● **Work to complete**
Gather every line of the records that contains the string "elev", matching case exactly, and copy those lines.

Dataset records:
--------
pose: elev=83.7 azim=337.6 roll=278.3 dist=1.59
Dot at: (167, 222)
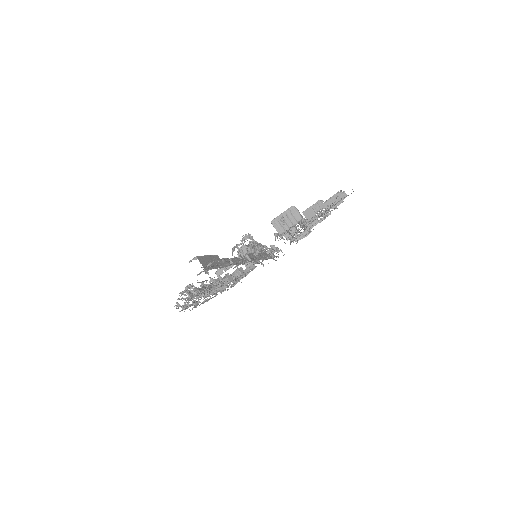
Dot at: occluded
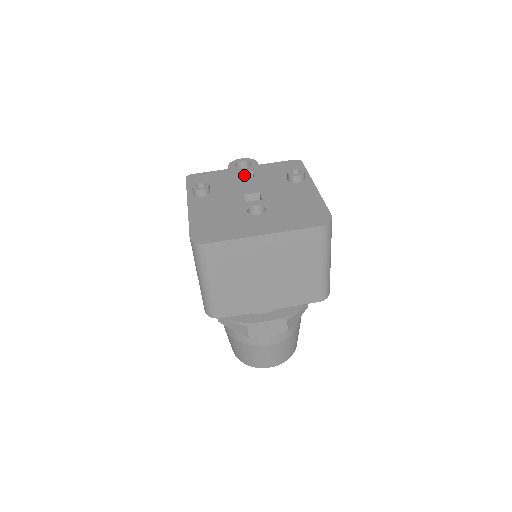
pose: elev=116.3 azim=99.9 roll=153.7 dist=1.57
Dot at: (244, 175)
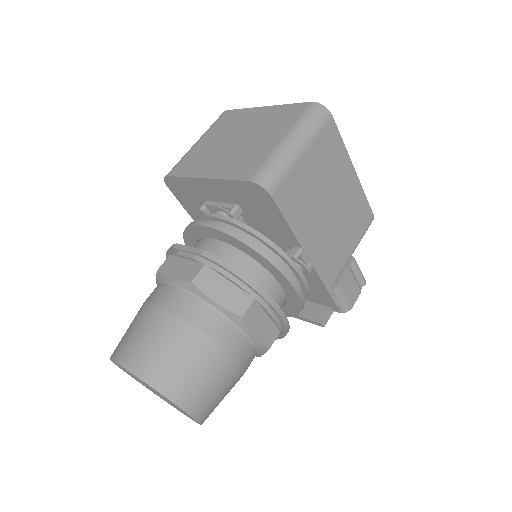
Dot at: occluded
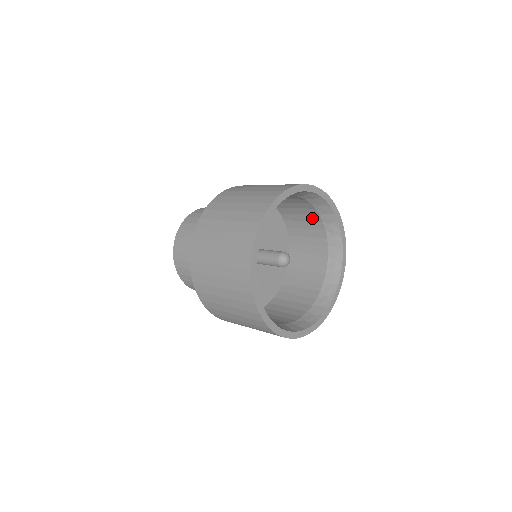
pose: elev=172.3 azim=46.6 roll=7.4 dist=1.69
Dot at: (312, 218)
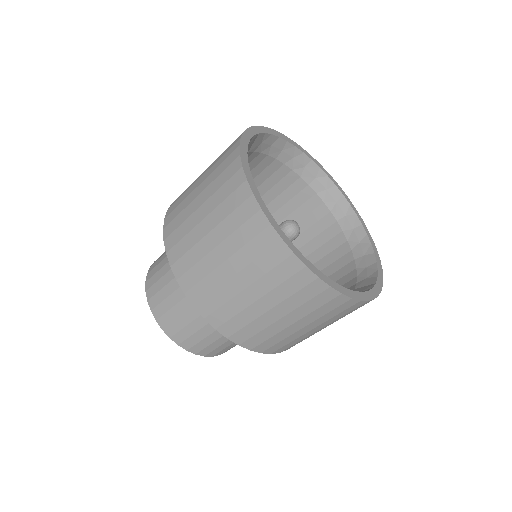
Dot at: (344, 271)
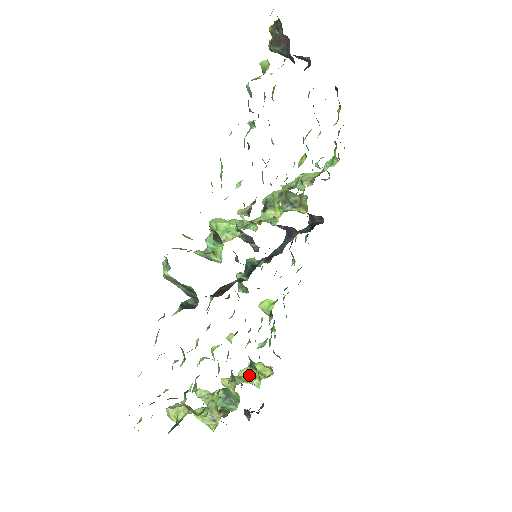
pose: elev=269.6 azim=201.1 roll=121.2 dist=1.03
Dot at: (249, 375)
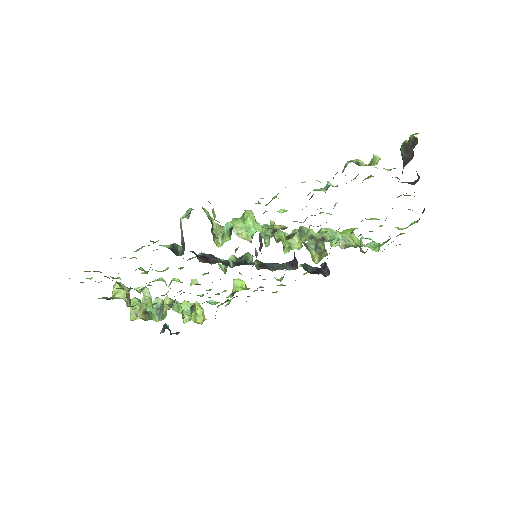
Dot at: (188, 309)
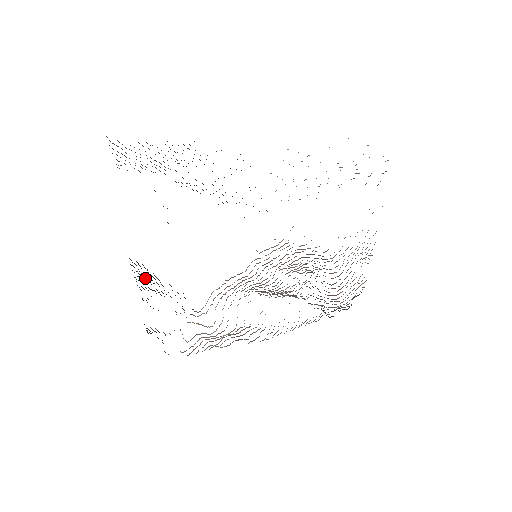
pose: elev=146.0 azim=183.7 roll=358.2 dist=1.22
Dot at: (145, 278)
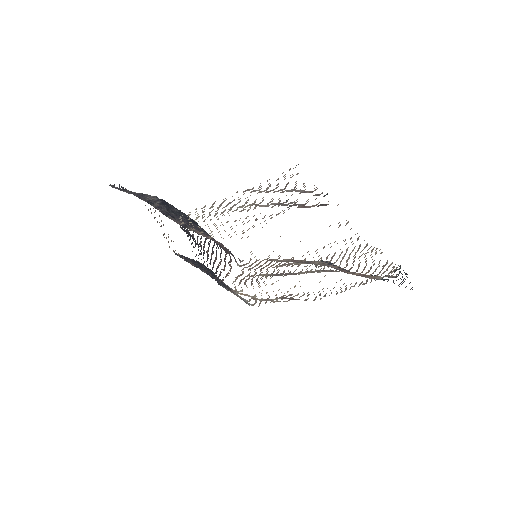
Dot at: (195, 263)
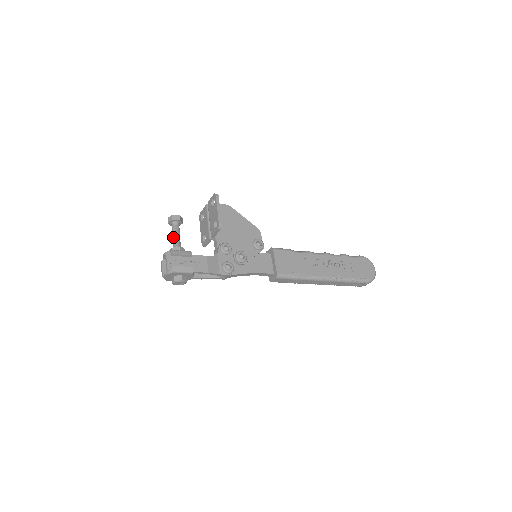
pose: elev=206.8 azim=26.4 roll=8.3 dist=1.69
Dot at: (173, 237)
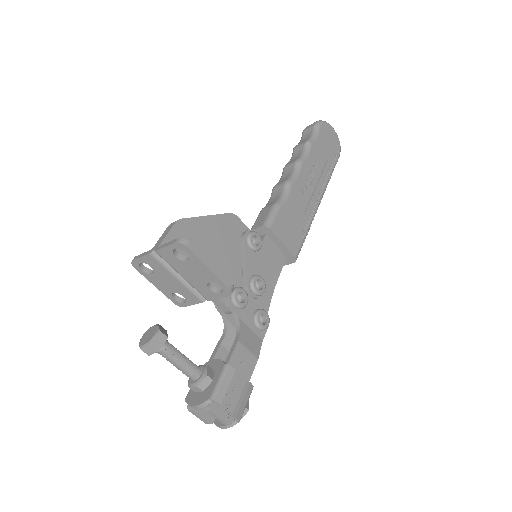
Dot at: (179, 368)
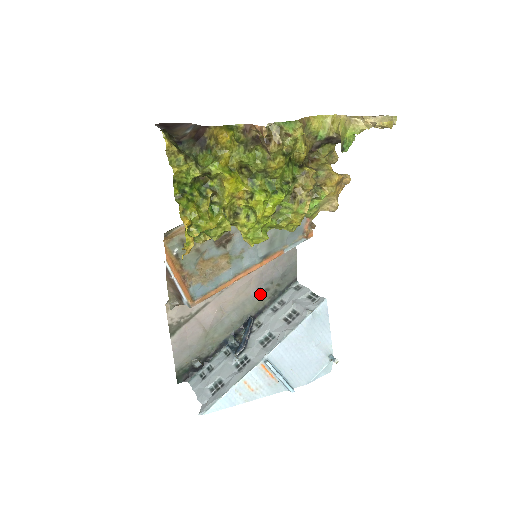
--------
● **Solution to the exercise**
pose: elev=83.7 azim=337.6 roll=278.3 dist=1.59
pose: elev=116.3 azim=99.9 roll=153.7 dist=1.57
pose: elev=172.3 azim=46.6 roll=7.4 dist=1.69
pose: elev=269.6 azim=201.1 roll=121.2 dist=1.03
pose: elev=146.0 azim=183.7 roll=358.2 dist=1.22
pose: elev=206.8 azim=26.4 roll=8.3 dist=1.69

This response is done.